Aviso Previo sem redução de jornada e a vedação ao enriquecimento sem causa

Comentário do Blog: Conforme o Blog já teve oportunidade de comentar em Posts anteriores, Princípios Gerais de Direito são fontes que permeiam todo o ordenamento jurídico e informam o intérprete, além de dar a noção do que significa abuso de direito. São os cânones que não foram ditados explicitamente pelo elaborador da norma, mas que estão contidos de forma imanente no sistema legal.

Dentre os vários principios gerais de direito existentes, na notícia de julgado abaixo - qual analisou o aviso prévio cumprido sem a redução legal de jornada - há observância à vedação do enriquecimento sem causa.

Com efeito, se o empregado por iniciativa própria lança mão da redução de jornada prevista no artigo 488 da CLT em troca da retribuição pecuniária por horas extraordinárias, na verdade está renunciando à chance de procurar novo emprego (perpetuar seu sustento) e desnatura a finalidade do benefício legal.

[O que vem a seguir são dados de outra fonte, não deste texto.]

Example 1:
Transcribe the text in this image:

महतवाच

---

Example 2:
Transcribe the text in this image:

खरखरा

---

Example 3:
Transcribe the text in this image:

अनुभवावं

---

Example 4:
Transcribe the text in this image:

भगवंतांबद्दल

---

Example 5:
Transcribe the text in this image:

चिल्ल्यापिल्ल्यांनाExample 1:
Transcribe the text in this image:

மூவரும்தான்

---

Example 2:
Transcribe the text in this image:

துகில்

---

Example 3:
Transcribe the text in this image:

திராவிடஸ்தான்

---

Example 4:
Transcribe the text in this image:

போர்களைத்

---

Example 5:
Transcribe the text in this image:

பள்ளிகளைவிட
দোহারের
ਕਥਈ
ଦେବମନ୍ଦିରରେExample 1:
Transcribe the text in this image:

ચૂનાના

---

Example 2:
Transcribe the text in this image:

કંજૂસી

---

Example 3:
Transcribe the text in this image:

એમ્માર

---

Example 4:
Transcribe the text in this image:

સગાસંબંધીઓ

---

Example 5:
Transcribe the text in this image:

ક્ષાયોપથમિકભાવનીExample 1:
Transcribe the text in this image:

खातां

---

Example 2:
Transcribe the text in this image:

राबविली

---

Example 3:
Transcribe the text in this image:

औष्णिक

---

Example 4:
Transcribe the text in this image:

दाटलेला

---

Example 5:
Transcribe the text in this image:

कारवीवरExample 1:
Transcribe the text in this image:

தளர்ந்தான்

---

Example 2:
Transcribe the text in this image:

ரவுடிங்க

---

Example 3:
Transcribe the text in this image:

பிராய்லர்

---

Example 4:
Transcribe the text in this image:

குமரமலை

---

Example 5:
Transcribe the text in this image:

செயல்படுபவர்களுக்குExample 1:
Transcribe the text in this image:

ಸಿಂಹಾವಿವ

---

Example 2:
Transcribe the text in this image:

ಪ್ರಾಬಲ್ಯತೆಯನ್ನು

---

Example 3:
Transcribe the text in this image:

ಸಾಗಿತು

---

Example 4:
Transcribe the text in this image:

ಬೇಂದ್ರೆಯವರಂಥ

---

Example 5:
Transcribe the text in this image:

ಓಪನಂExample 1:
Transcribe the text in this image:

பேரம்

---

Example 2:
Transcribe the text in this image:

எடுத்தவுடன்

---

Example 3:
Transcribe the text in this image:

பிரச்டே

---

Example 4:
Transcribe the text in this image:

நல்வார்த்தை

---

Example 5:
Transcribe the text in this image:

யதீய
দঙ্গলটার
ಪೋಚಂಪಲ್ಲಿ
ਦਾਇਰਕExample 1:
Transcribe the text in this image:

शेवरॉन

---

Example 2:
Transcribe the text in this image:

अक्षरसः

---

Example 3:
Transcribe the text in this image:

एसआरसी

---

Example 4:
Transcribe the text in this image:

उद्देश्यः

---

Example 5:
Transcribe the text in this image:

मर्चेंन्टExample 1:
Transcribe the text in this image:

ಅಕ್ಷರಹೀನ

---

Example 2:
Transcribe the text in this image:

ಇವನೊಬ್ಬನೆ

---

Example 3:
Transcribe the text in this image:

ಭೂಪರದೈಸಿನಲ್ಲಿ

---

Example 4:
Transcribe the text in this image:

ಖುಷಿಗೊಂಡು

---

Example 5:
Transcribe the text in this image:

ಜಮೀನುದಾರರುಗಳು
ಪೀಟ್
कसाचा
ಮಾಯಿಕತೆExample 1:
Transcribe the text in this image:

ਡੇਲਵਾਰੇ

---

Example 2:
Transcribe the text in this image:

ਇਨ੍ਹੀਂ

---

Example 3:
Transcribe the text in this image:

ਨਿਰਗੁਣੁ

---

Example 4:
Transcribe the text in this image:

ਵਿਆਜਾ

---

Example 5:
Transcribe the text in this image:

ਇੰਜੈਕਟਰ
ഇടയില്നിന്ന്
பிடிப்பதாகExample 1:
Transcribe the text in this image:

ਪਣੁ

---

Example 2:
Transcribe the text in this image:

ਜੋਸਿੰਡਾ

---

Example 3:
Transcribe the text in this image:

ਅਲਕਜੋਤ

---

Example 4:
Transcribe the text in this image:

Por este motivo a Jurisprudência consolidada no âmbito do TST firmou o entendimento de que "é ilegal substituir o período que se reduz da jornada de trabalho, no aviso prévio, pelo pagamento de horas correspondentes" (Súmula 230).

Ocorre que, muitas (na maioria) vezes é o próprio empregador quem não concede o benefício da redução da jornada. Nestes casos, no imaginário do homem médio comum não há sentimento de justeza em relação à referida súmula, à medida que a energia de trabalho foi consumida sem a devida retribuição, e principalmente, sem qualquer ônus.

A decisão abaixo reproduzida merece endosso do Blog, pois restabelece o equilíbrio das obrigações no contrato de trabalho. Simplesmente, vedando o enriquecimento sem causa do empregador. 


Eis a notícia:


Aviso prévio sem redução legal é inválido

Em recente julgamento, a 5a Turma do TRT-MG acompanhou o voto do juiz convocado Rogério Valle Ferreira e decidiu manter a sentença que condenou a auto escola reclamada a pagar ao ex-empregado novo período de aviso prévio. Isso porque ficou comprovado no processo que o trabalhador cumpriu integralmente o período, sem a redução prevista no artigo 488, da CLT.

A reclamada não se conformou com a condenação, alegando que o próprio trabalhador optou pela não redução da jornada, já que recebia comissões por aula ministrada. A diminuição do horário de trabalho acarretaria uma diminuição em sua remuneração. Por isso, ele não teve interesse em se valer da regra prevista na CLT. Mas, conforme esclareceu o relator, independente da forma de remuneração do empregado, o aviso prévio, na dispensa injusta, deve ser cumprido com a redução diária de duas horas ou de sete dias corridos não trabalhados, para que o trabalhador tenha tempo para buscar nova colocação no mercado.

“Não respeitada a previsão legal, frustra-se a finalidade do instituto, o que torna ineficaz e nulo o aviso prévio concedido, sendo-lhe devido novo pagamento a tal título” - concluiu o magistrado, mantendo a sentença, no que foi acompanhado pela Turma julgadora.